Process safety performance indicators

276 HSE guidance

Developing process safety indicators: A step-by-step guide for chemical and

major hazard industries

HSG254 outlines six main stages needed to implement a process safety

management system. It provides a methodology for leading and lagging indicators to be set in a

structured way for each critical risk control system within the process safety management system.

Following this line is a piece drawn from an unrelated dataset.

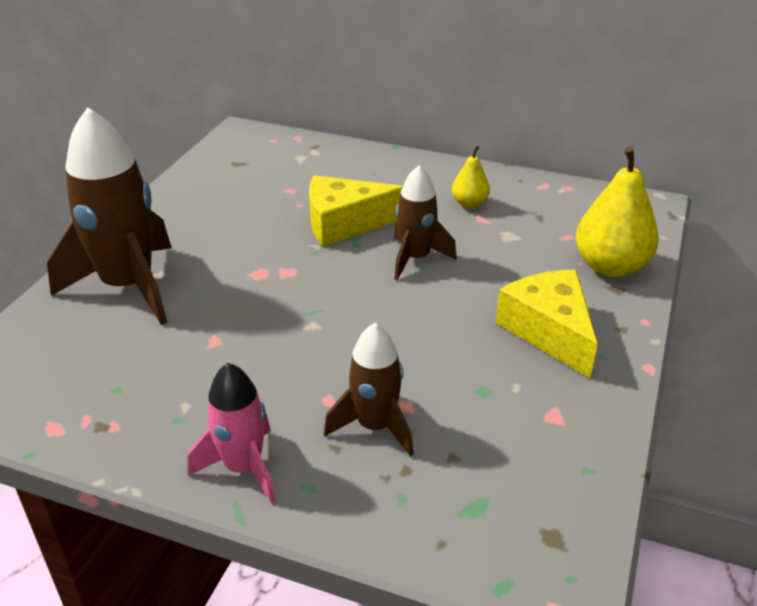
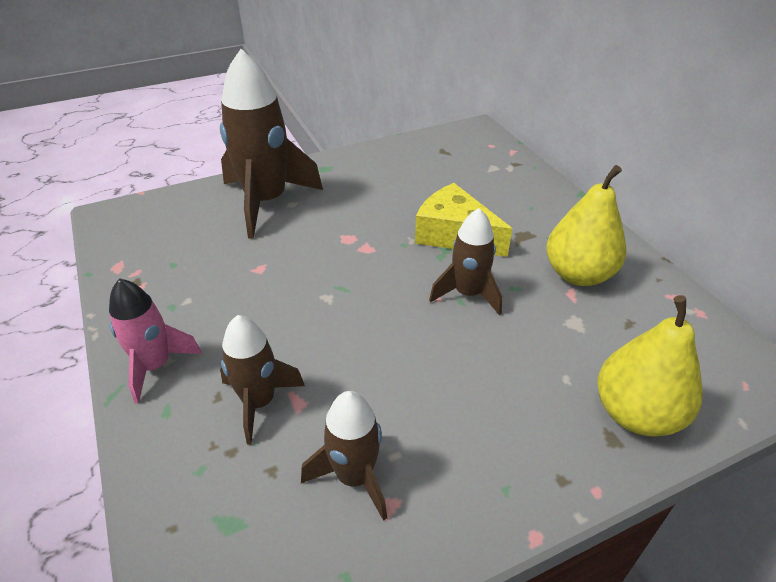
camera: 45 degrees right, 5 degrees up
yellow pear [452,146,490,208] -> yellow pear [546,165,626,286], size x1.88
yellow cheese [496,270,598,378] -> none
none -> brown rocket [301,391,387,521]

277 OECD has also developed

Guidance on Safety Performance Indicators

116

to assess the

success of chemical safety activities.

278

Leading indicators

are a form of active monitoring focused on a few critical risk control

systems to ensure their continued effectiveness. They require a routine systematic check that key

actions or activities are undertaken as intended. They can be considered as measures of process

or inputs essential to deliver the desired safety outcome.

279

Lagging indicators

are a form of reactive monitoring requiring the reporting or investigation

of specific incidents and events to discover weaknesses in that system. These incidents represent

a failure of a significant control system that guards against or limits the consequences of a major

incident.

280

The six key stages

identified in the guidance are:

Stage 1 – Establish the organisational arrangements to implement the indicators

Stage 2 – Decide on the scope of the measurement system; consider what can go wrong and

where

Stage 3 – Identify the risk control systems in place to prevent major accidents. Decide on the

outcomes for each and set a lagging indicator

Stage 4 – Identify the critical elements of each risk control system (ie those actions or processes

that must function correctly to deliver the outcomes) and set leading indicators

Stage 5 – Establish the data collection and reporting system

Stage 6 – Review

Worked example

281 A worked example for developing process safety performance indicators, using HSG254

methodology, for a terminal fed by pipeline and by ship is included as Annex 1 of this appendix.

282 The example identifies potential leading and lagging indicators for challenges to integrity such as:

over-pressure of ship-to-shore pipework;

accidental leakage from ship to water;

bulk tank overfilling (ie above safe operating limits);

accidental leakage during tanker loading;

tank subsidence;

leak from pumps;

pump/motor overheating;

corrosion of tanks;

high pressure in terminal pipework during pipeline delivery;

static discharge;

physical damage.

Summary

283 Dutyholders should ensure that a suitable active monitoring programme is in place for key

systems and procedures for the control of major accident hazards.

284 Dutyholders should develop an integrated set of leading and lagging performance indicators

for effective monitoring of process safety performance.